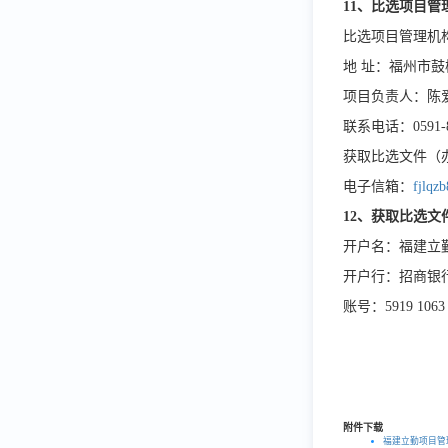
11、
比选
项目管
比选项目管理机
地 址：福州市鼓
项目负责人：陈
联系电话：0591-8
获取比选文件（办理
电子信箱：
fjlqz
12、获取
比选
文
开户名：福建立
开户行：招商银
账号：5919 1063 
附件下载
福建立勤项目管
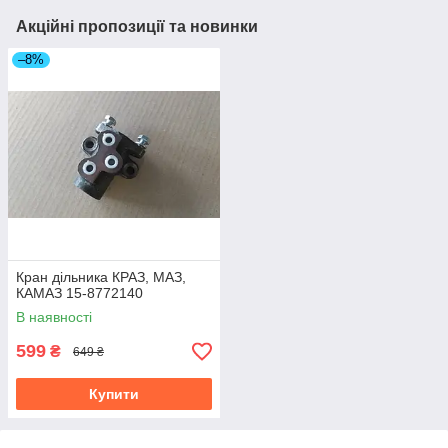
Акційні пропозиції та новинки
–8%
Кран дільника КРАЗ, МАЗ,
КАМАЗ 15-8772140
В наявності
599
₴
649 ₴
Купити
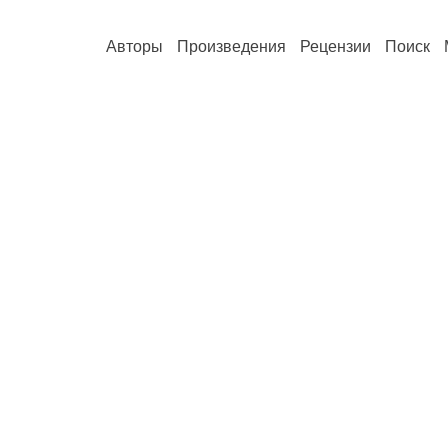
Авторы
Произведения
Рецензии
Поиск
··········
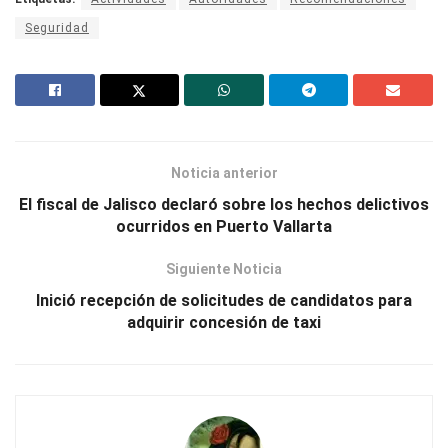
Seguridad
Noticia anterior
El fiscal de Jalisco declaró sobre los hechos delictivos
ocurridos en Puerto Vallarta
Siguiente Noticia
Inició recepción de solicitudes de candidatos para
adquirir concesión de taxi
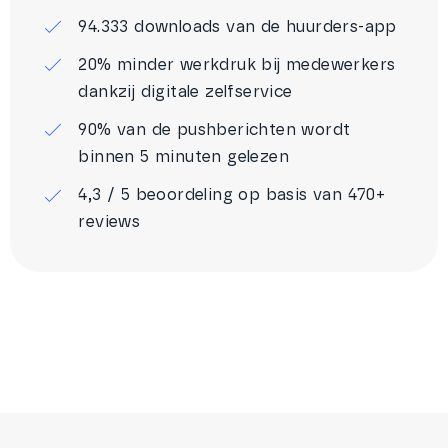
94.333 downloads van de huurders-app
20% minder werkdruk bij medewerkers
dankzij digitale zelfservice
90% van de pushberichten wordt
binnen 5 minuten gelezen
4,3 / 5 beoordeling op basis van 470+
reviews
··········
▶ [Try it]:
Looking at the material above, please state how many lines include the string "Noticia", and give only that number.

▶ [Result for this task]:
2